### PROBLEM REQUIREMENTS:
Find the string "nuit" in the data, and copy out each line that has it.

### GIVEN INFORMATION:
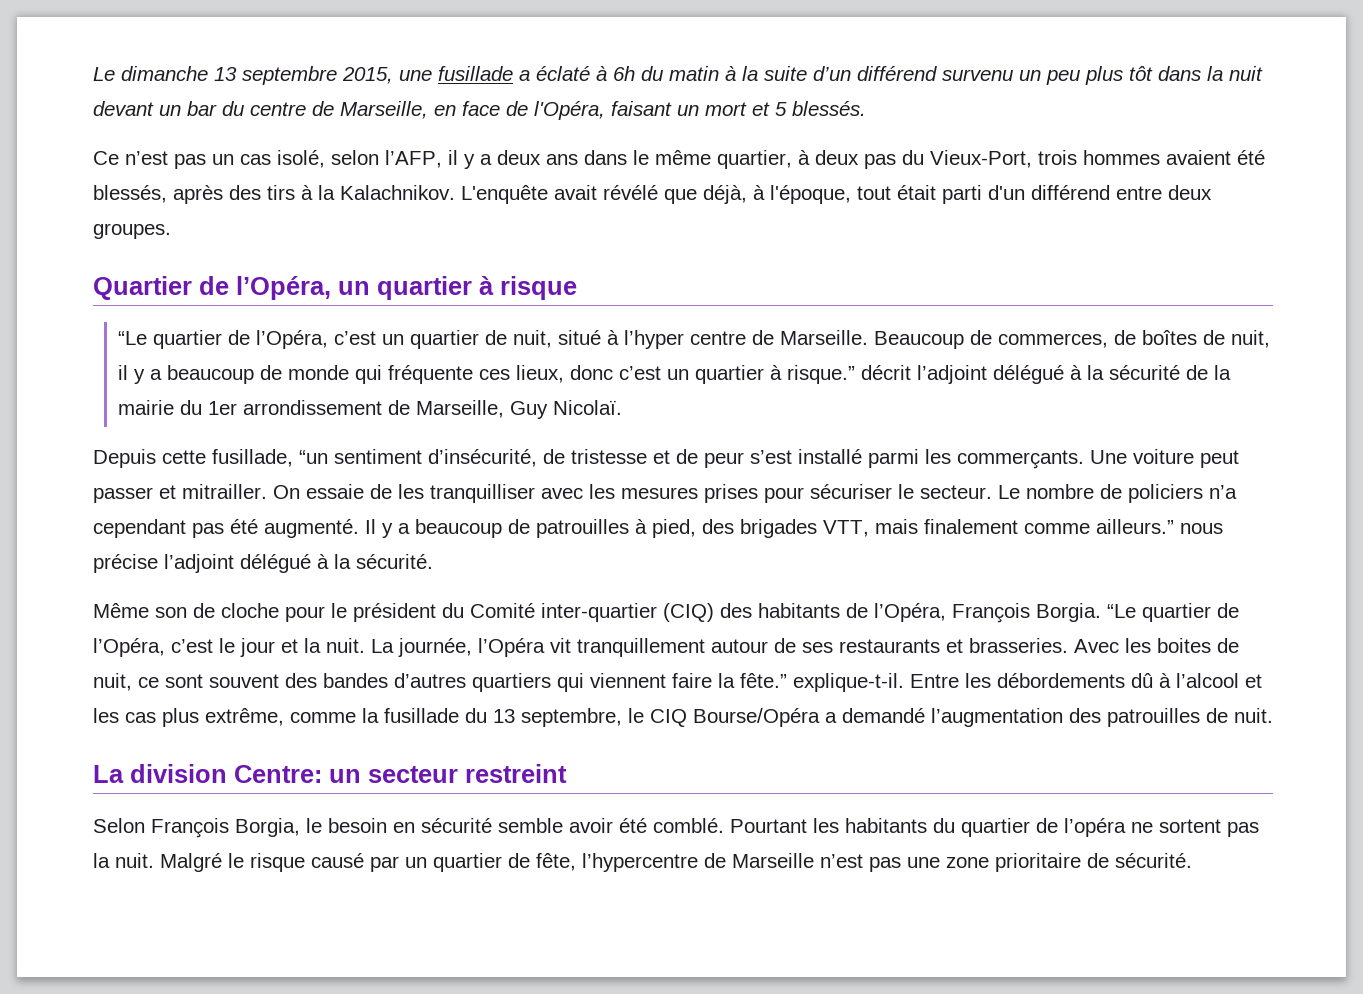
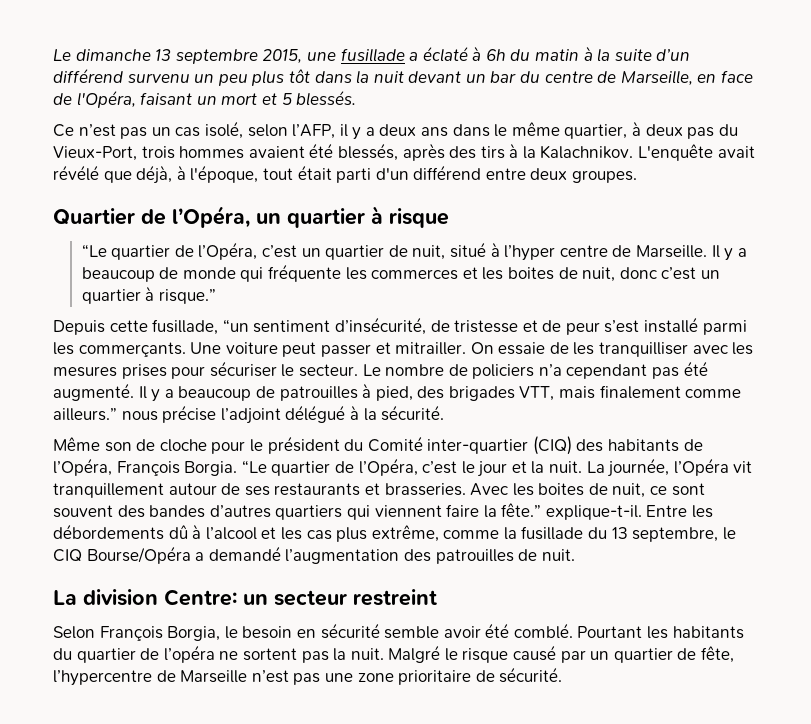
[874,330,1271,349] [118,365,129,380] Beaucoup de commerces, de boîtes de nuit, il -> [711,245,720,258] Il
[479,365,565,383] ces lieux, -> [345,267,616,282] les commerces et les boites de nuit,
[861,365,1232,384] [118,400,623,419] décrit l’adjoint délégué à la sécurité de la mairie du 1er arrondissement de Marseille, Guy Nicolaï. -> (216, 296) none

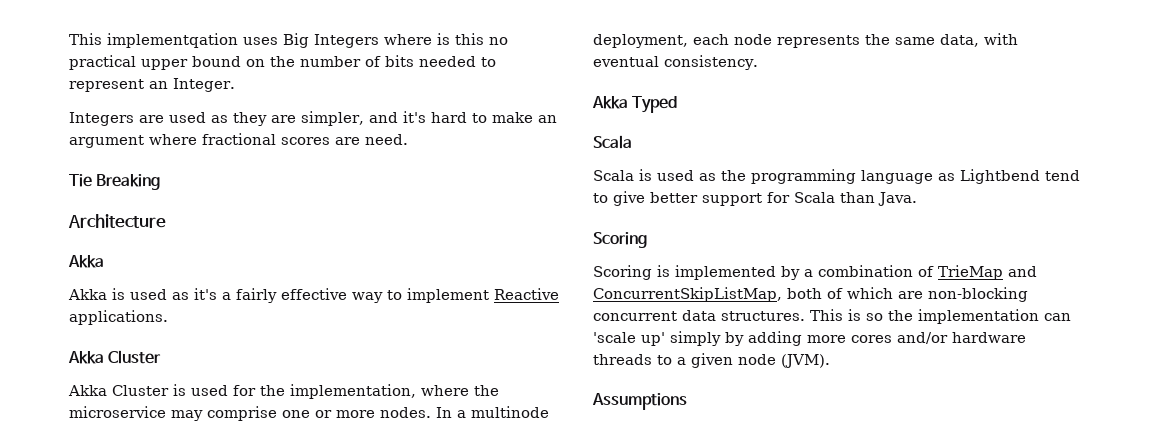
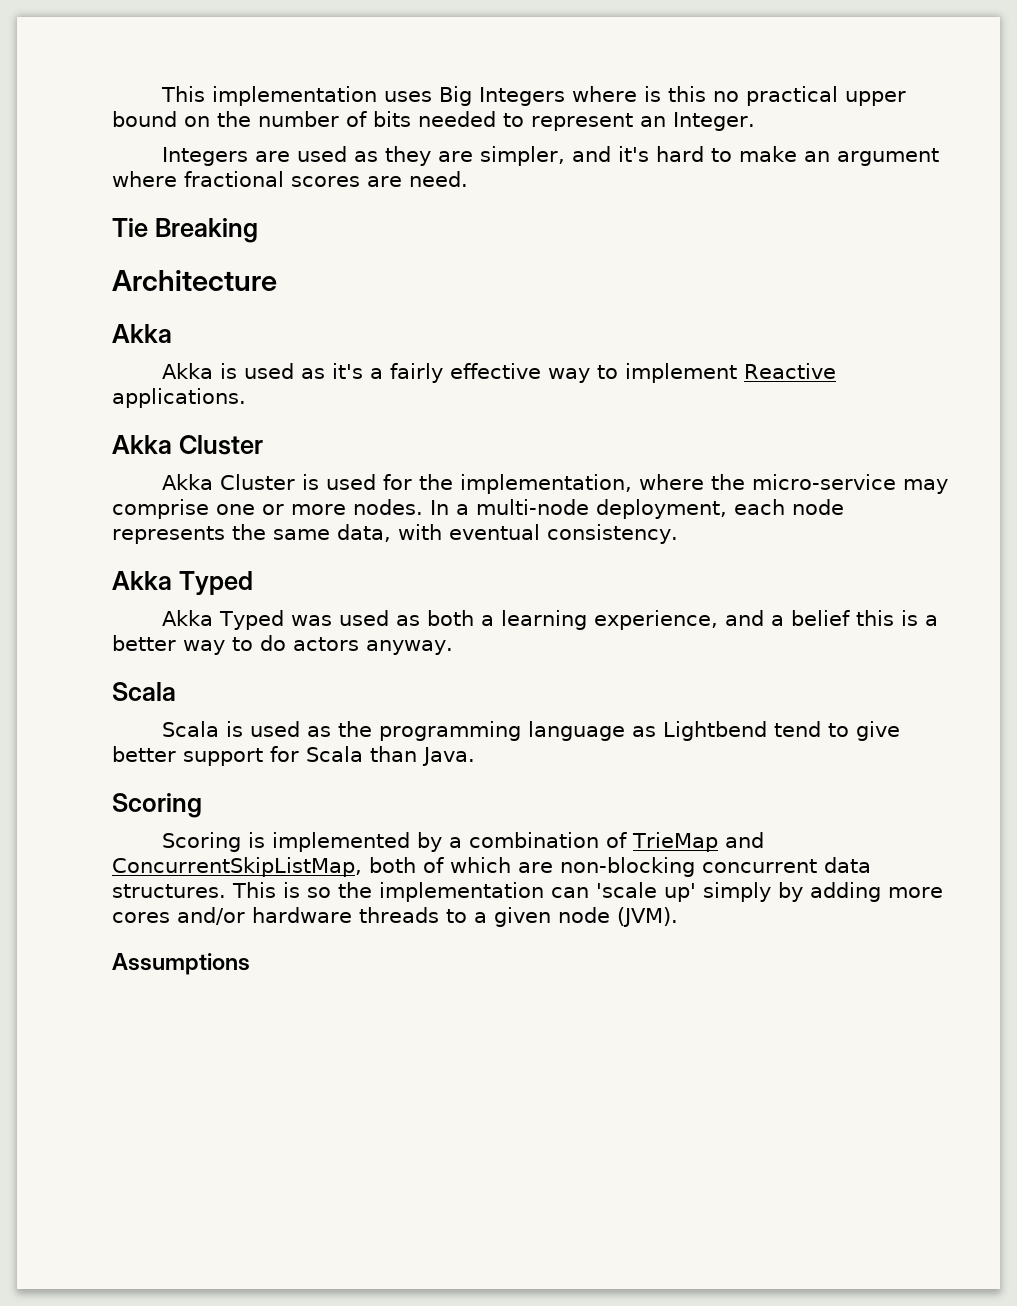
[69,33,238,48] This implementqation -> [160,86,377,106] This implementation
[69,406,166,418] microservice -> [751,474,896,490] micro-service
[471,406,549,418] multinode -> [476,499,589,515] multi-node
(678, 104) none -> [161,610,938,630] [112,635,453,655] // Akka Typed was used as both a learning experience, and a belief this is a better way to do actors anyway.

### TASK RESULT:
[874,330,1271,349] [118,365,129,380] Beaucoup de commerces, de boîtes de nuit, il -> [711,245,720,258] Il
[479,365,565,383] ces lieux, -> [345,267,616,282] les commerces et les boites de nuit,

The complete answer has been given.